A headline from the Richmond Banner newspaper announcing San Francisco’s decision to remove their graveyards outside city limits. (Courtesy of the Colma Historical Society)

When the dead were priced out of San Francisco

At the start of the 20th Century, San Francisco began to pass ordinances against any future burials within the city limits. Realizing that land was both limited and extremely valuable, city officials began to think of ways to relocate the graveyards.

In 1912, Mayor James Rolph declared the existing cemeteries within the city to be public health hazards and prone to vandalism. He employed this line of reasoning to formally call for their removal from the city, and the issue soon grew contentious as others saw a thinly-veiled land grab in the works. The matter soon became a huge issue of citywide debate as civic officials and graveyard owners went to war over the dead for years.

The view east from Joshua Norton’s grave site in Colma. (Photo by Charles Russo)

Eventually the city officials won, and Colma was incorporated in 1924,with 13 new graveyards to establish it as a cemetery town. The relocation of San Francisco’s dead to Colma, was a long (and inexact) process which took until 1941 to complete.

Today, there are only 2 cemeteries within the city of San Francisco (at Mission Dolores and in the Presidio). Colma, meanwhile, has 17 of them.

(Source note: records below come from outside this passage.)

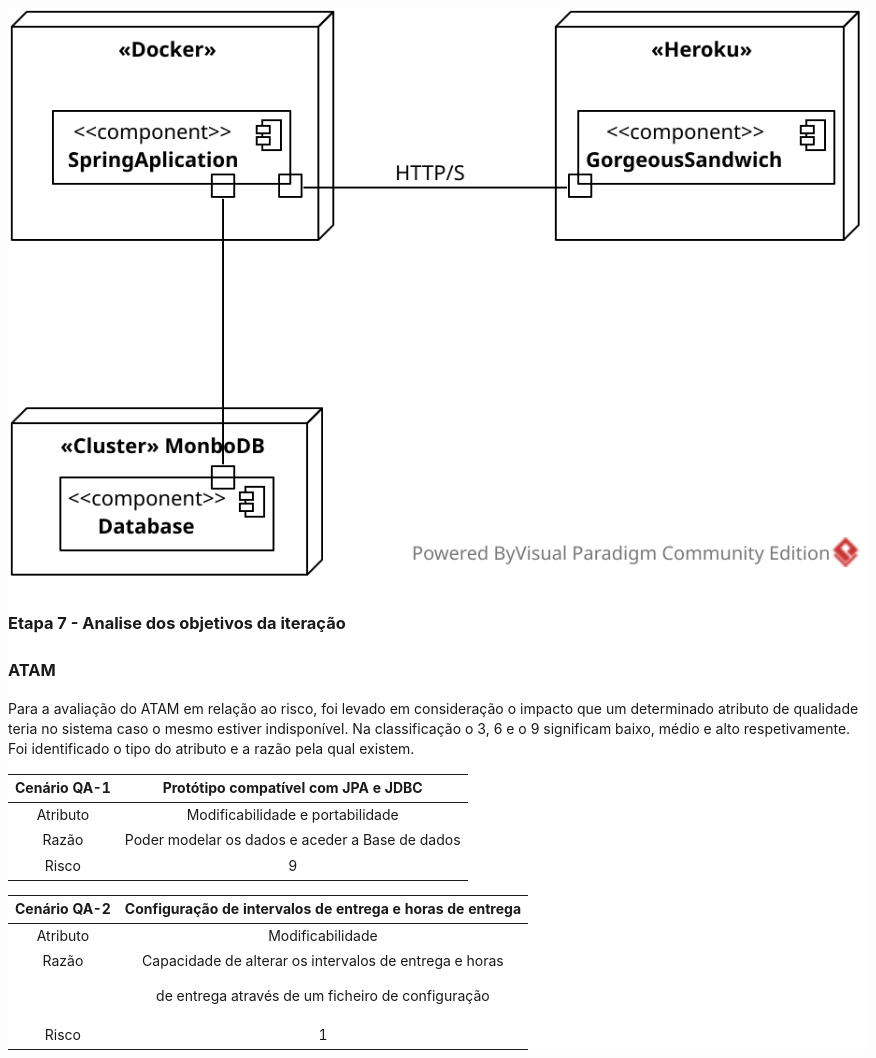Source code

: ![AlternativaDeploymentNivel2](./Deploy/AlternativaDeploymentNivel2.svg)

### Etapa 7 - Analise dos objetivos da iteração


### ATAM
Para a avaliação do ATAM em relação ao risco, foi levado em consideração o impacto que um determinado atributo de qualidade teria no sistema caso o mesmo estiver indisponível. Na classificação o 3, 6 e o 9 significam baixo, médio e alto respetivamente. Foi identificado o tipo do atributo e a razão pela qual existem.

|Cenário QA-1|Protótipo compatível com JPA e JDBC|
|:---:|:---:|
|  Atributo |  Modificabilidade e portabilidade|
|  Razão | Poder modelar os dados e aceder a Base de dados |
|  Risco | 9 |

|Cenário QA-2|Configuração de intervalos de entrega e horas de entrega|
|:---:|:---:|
|  Atributo |  Modificabilidade|
|  Razão | Capacidade de alterar os intervalos de entrega e horas<p> de entrega através de um ficheiro de configuração|
|  Risco | 1|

A mariachi band plays during Dia de los Muertos celebrations at Woodlawn Memorial Park. (Photo by Charles Russo)

Life in honor of death

After visiting the grave sites of some of Colma’s most famous residents, I make my way to Woodlawn Memorial Park, at the northern end of town, where I find a wonderfully surreal scene playing out in honor of the dead.

Woodlawn employee Ben Frias gets into the festival spirit. (Photo by Charles Russo)

The Chinese festival of Chung Yeung and the Mexico holiday of Dia de los Muertos are both being celebrated — in honor of their deceased ancestors — at the same time, in the same vicinity within the cemetery. At one point as a mariachi band is deep into their song, a lion dance team emerges banging drums and cymbals (as well as lighting firecrackers) with a small group of Buddhist monks following right behind. Soon, it is cacophony of songs and chants, drums and horns all for the same purpose.

I turn to a cemetery employee and ask if they do this every year. “Yes, but it’s just a coincidence that they fall on the same day this year,” he explains with a laugh. “It’s different cultures, but in the end, it has the same meaning, to come and honor the dead.”

Despite their distinctly different rituals and heritage, the two groups are soon mingling over horchata and dumplings. It’s a scene uniquely fitting of the necropolis, since death, after all, is universal.